Questions to answer →
- a) In the shielding effectiveness excerpt, what wall thickness does the ABB FOX 515 multiplexer enclosure have?
- b) Reproduce everything in the shielding effectiveness excerpt from "Based on the presented" down to "and its features.".
- c) Continue the shielding effectiveness excerpt, starting after its final sentence.

Document extract →
=== Section Start ===
First, using FEM and the proposed algorithm, we calculated the SE for the enclosure of the Ethernet filter (Figure 22a). It has a volume of 440 × 42 × 197.5 mm3, a wall thickness of 1 mm, and it has 12 square apertures (16 × 16 mm2) on the front wall. The analysis was performed without the internal filling of the enclosure, and only the dominant mode excitation was taken into account in the analytical calculation (m = 1 and n = 0). When using the generalized algorithm, Zap was determined, according to Flowchart 4, based on the combination of Equations (14) and (20). The results are shown in Figure 22b. It can be seen that frequency dependencies of the SE, obtained by FEM and the proposed algorithm, are in good agreement, and |Δ| = 2.9 dB.
Next, we analyzed the enclosure of the ABB FOX 515 multiplexer (Figure 23a) with a volume of 445 × 270 × 278 mm3, a wall thickness of 1.5 mm, and an array of 108 × 15 circular staggered apertures (r = 1.5 mm) located at the top of the front wall. In the analytical calculation, the Zap was determined according to Flowchart 3 using Equations (20) and (21). The equivalent circuit transformation was performed, taking into account the excitation of higher-order modes in the enclosure (mixture of TE10, TE20 and TE30 modes). Figure 23b shows the SE frequency dependencies of the multiplexer enclosure calculated by FEM and the proposed algorithm. A small discrepancy can be seen between the frequency dependencies at low frequencies and in the region of 750 MHz. For the most part, however, the results are in good agreement, and the value of |Δ| is only 1.52 dB.
Finally, using FEM and the proposed algorithm, we calculated the frequency dependencies of the SE for a cylindrical enclosure with a circular aperture at R = r = 150 mm and d = 300 mm. Moreover, the enclosure under study was completely filled with dielectric material, with εr = 3.7. In the calculation by the proposed algorithm, Zap was determined using (13) and (14). The transformation of the equivalent circuit was performed according to Flowchart 7, and λc mn was determined at m = n = 1. Figure 24 illustrates that the results obtained by the generalized algorithm and FEM are in agreement. In this case, the value of |Δ| is 3.12 dB.

4.3. Computation Time Analysis

Table 1 presents the SE computation times for enclosures from Section 4.2 using the proposed generalized algorithm and FEM. Note that all calculations were performed on an outdated PC with a 6th-generation quad-core Intel Core i5 processor and 16 GB of RAM. It can be seen that the SE calculation by FEM takes considerably longer than that using the generalized algorithm based on equivalent circuits. In all cases, the time difference is more than 106 times.
Thus, the results of the algorithm validation prove that it has acceptable accuracy and low computation time. Consequently, using this algorithm in the early stages of designing electronic equipment, one can quickly evaluate the SE, which will significantly reduce the time for developing the final product.

5. Software Development

Based on the presented algorithm, we are currently developing software for the fast SE evaluation of electronic equipment enclosures. By the time of writing, our team has developed a prototype of this software. In this section, we briefly describe this prototype and its features.
=== Section End ===
Stored data →
=== Section Start ===
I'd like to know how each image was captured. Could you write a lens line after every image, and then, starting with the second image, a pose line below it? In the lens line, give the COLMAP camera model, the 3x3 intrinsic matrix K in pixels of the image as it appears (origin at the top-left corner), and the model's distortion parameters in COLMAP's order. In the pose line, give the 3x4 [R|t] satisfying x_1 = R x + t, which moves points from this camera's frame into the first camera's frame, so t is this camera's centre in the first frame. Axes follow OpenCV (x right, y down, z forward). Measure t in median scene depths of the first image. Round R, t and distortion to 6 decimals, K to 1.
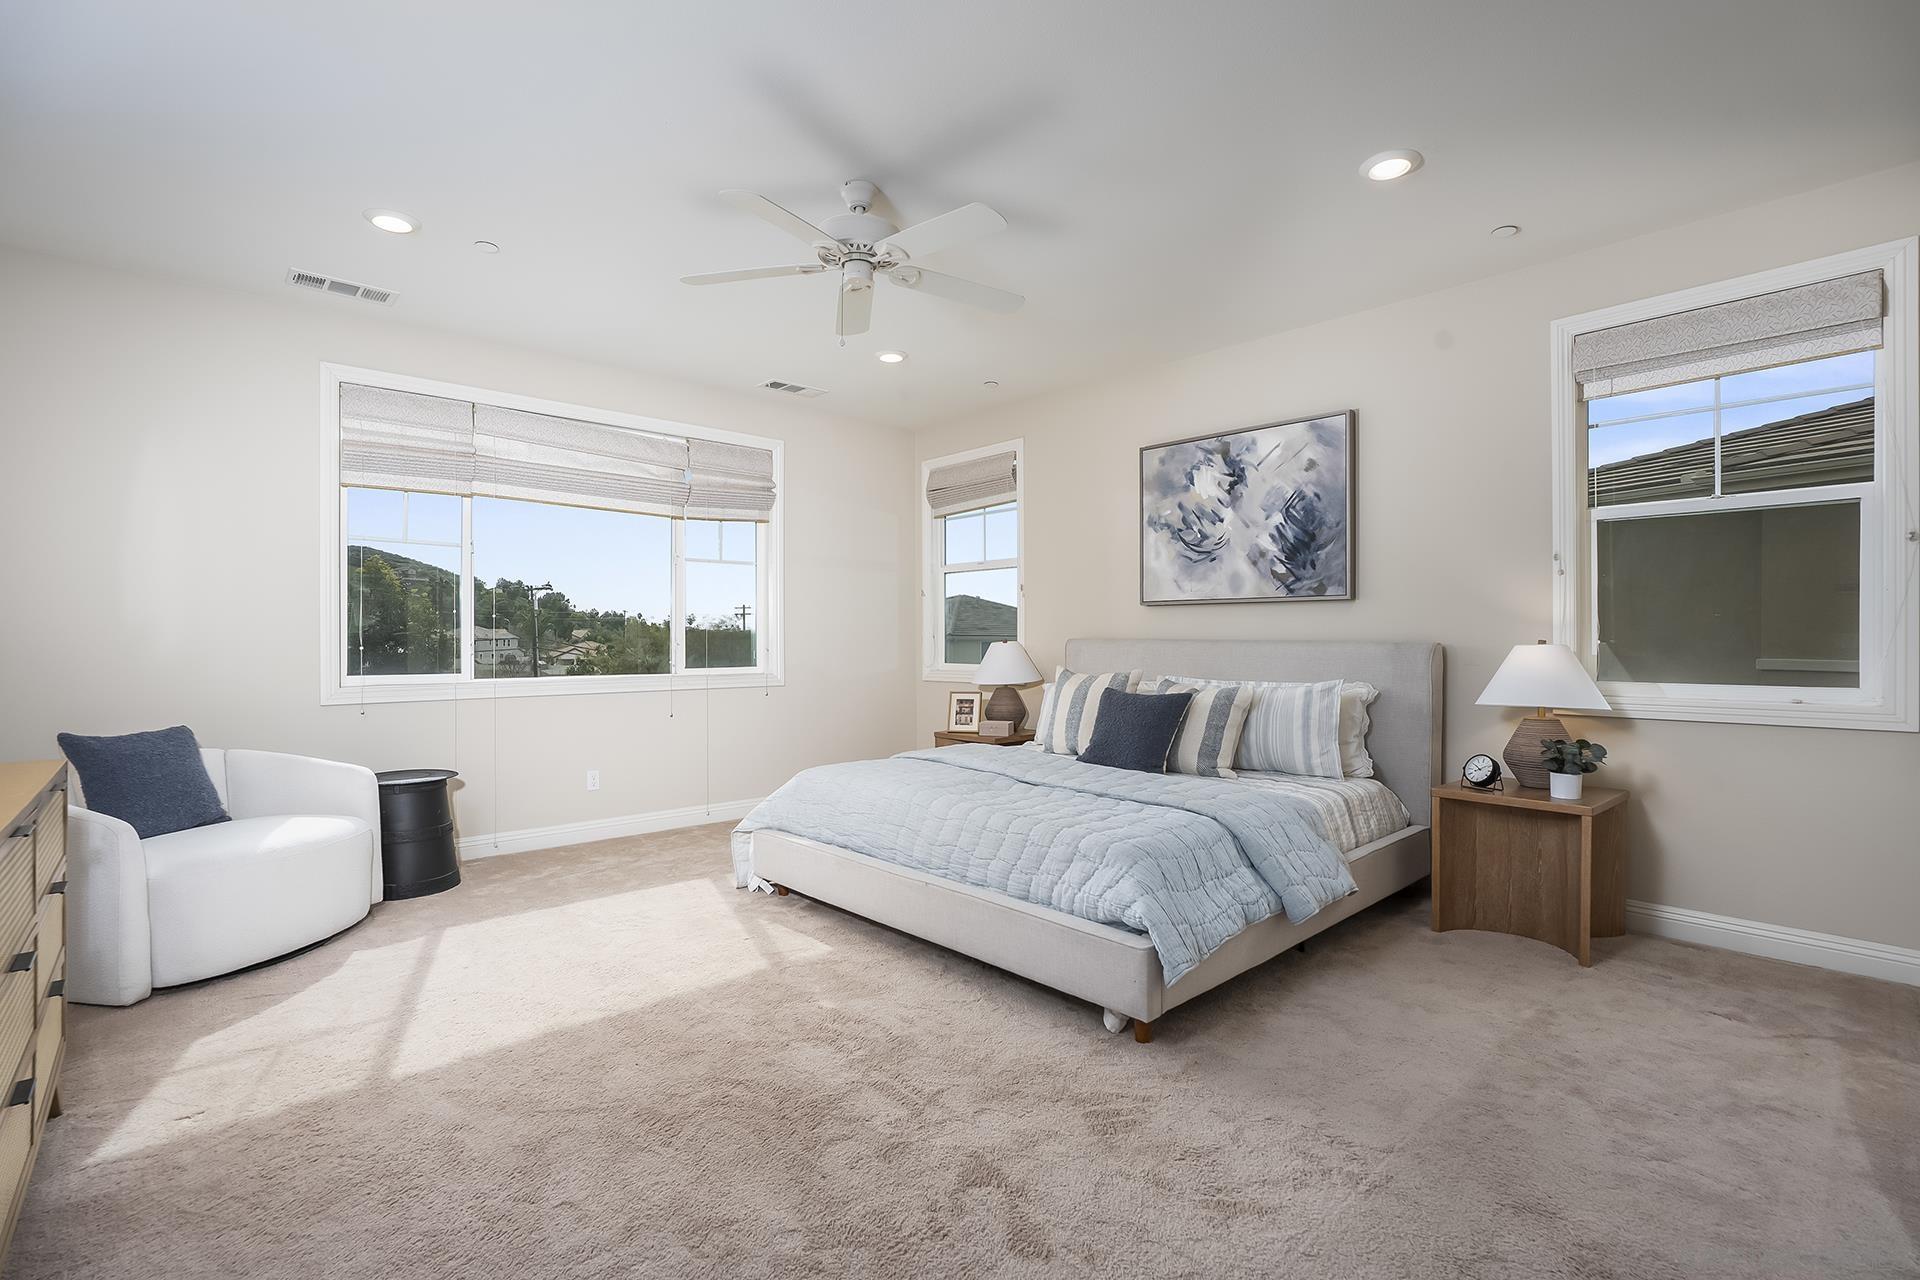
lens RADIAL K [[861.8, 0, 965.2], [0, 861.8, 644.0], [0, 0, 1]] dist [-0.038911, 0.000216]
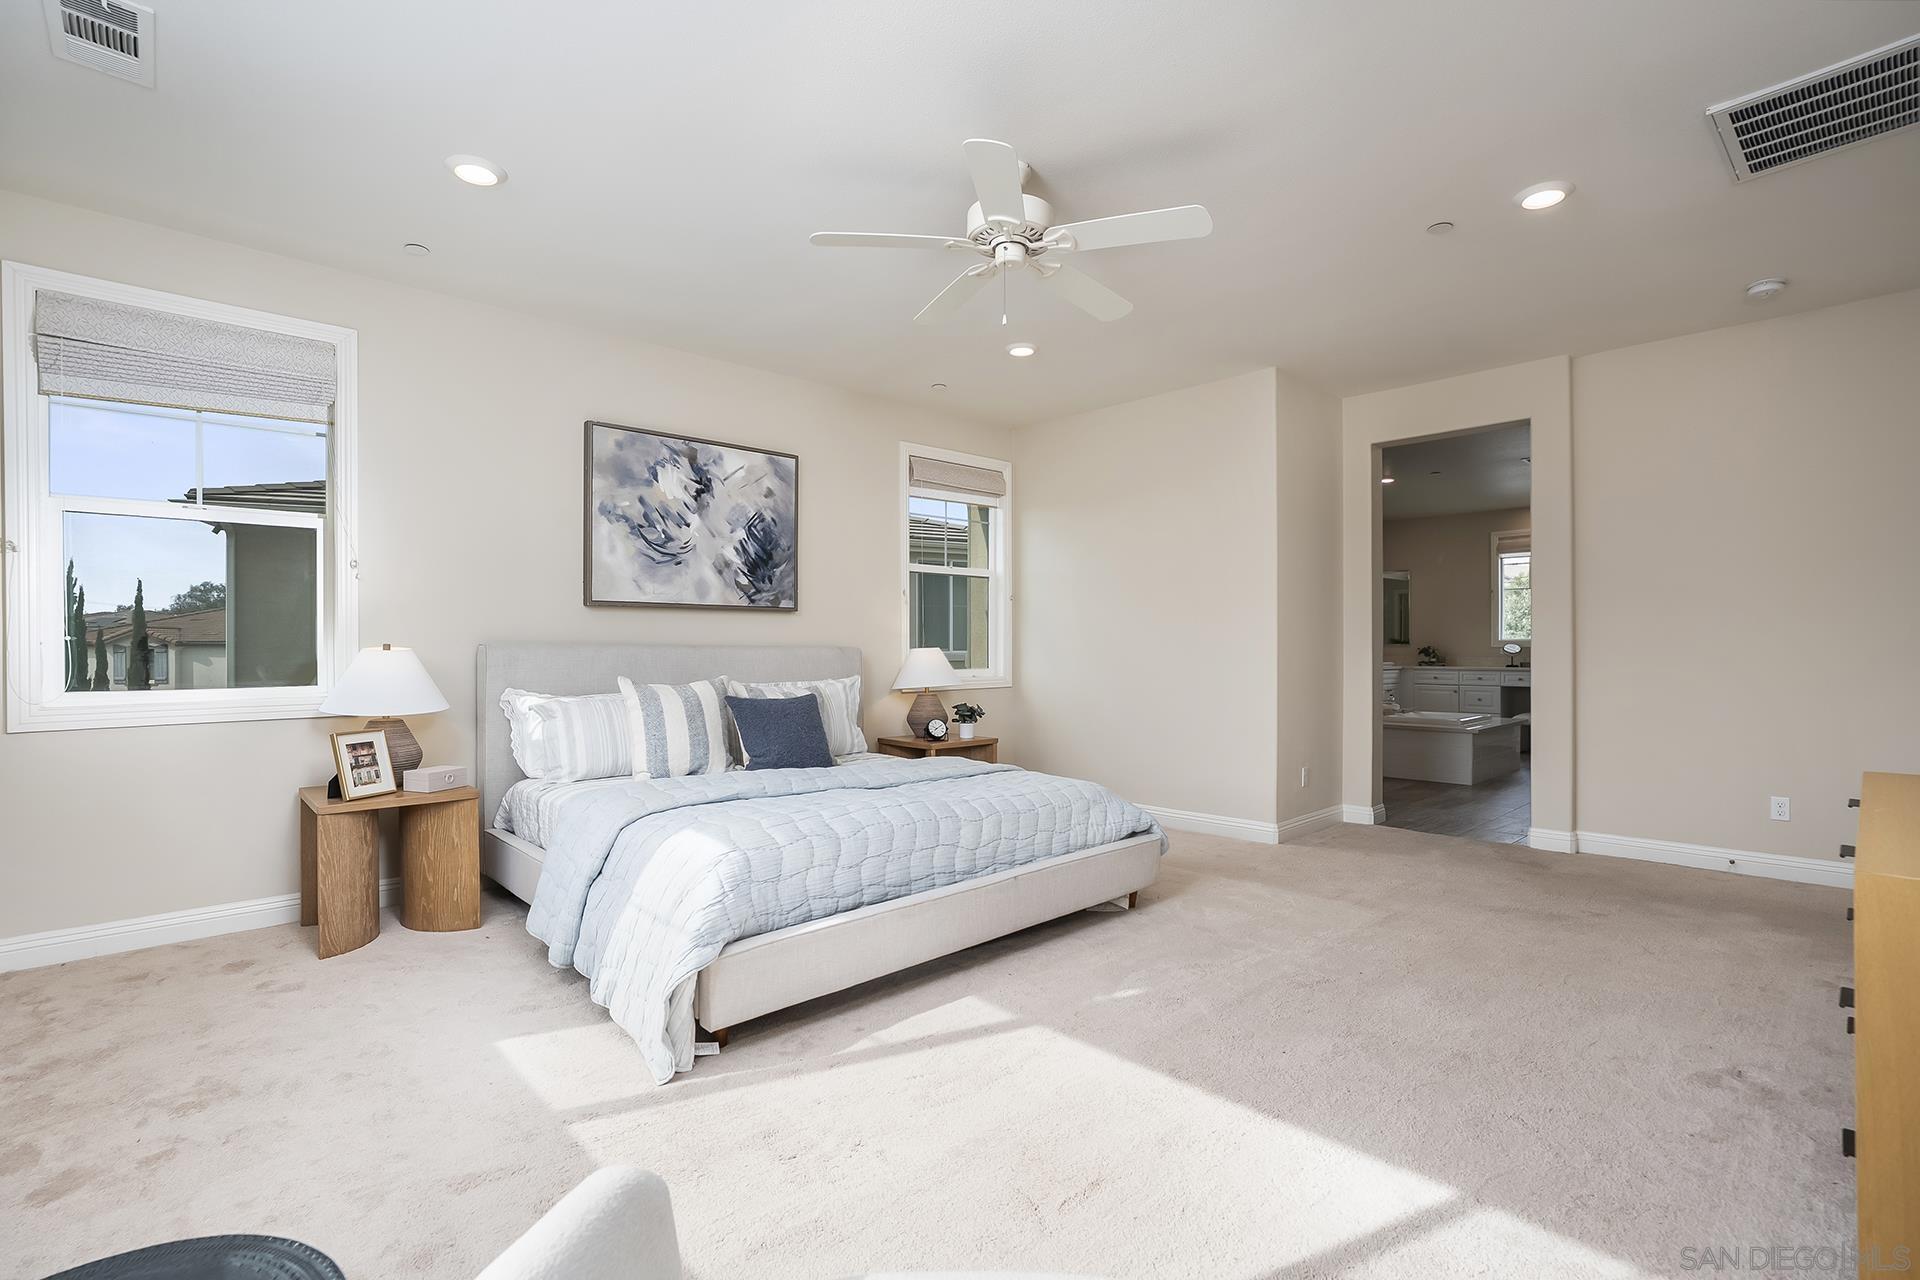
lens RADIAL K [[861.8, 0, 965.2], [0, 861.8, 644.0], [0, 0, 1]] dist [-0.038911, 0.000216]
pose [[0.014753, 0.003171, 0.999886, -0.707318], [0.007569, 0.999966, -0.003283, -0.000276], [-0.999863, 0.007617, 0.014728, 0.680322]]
=== Section End ===
Answer set →
- a) 1.5 mm

- b)
Based on the presented algorithm, we are currently developing software for the fast SE evaluation of electronic equipment enclosures. By the time of writing, our team has developed a prototype of this software. In this section, we briefly describe this prototype and its features.

- c)
5.1. Programming Tools and Software Architecture

The C++ language and the Qt framework were chosen to develop the software prototype. The GUI of the prototype was developed using Qt Designer and the JavaScript-based Tree.js and Csg.js libraries, which have been adapted for QML (Qt’s built-in markup language). These libraries were used to create and visualise 3D-models of shielding enclosures.
Figure 25 presents the architecture of the software prototype in the form of a UML package diagram. The GUI is responsible for retrieving data from the DataModel and displaying it. The DataModel is an object model of the subject domain, which stores the input parameters for calculations, the data for displaying the SE, and the methods for operating with them. SE calculations are performed in the CalculationThread class, which implements the analytical expressions from Section 2. In addition, SE calculations are performed in a separate thread, which allows one to interact with the GUI at any time.

5.2. Software Feature

The software prototype developed so far implements only one part of the algorithm proposed in Section 3, which allows one to evaluate the SE of empty enclosures. However, some distinctive features and useful functionalities have been added to the prototype, and the authors feel that they should be presented in this article.
The main feature of the prototype is the ability to calculate and display a three-dimensional SE pattern, depending on the frequency of excitation source and the position of the observation point inside the enclosure. This feature makes it possible to identify areas where the SE has the worst values, which can be useful for selecting the optimum arrangement of electronic equipment parts within the shielding enclosure at the initial stage of design. An example of calculating a three-dimensional SE pattern in the prototype GUI is shown in Figure 26. Thus, Figure 26a illustrates the parameters and appearance of the enclosure under analysis. Figure 26b presents the SE pattern, depending on the frequency and the position of the observation point. The SEs are plotted along the vertical axis, and the frequency values (from 1 MHz to 2 GHz) and observation points along the enclosure (from 1 mm to 299 mm) are plotted along the other two axes.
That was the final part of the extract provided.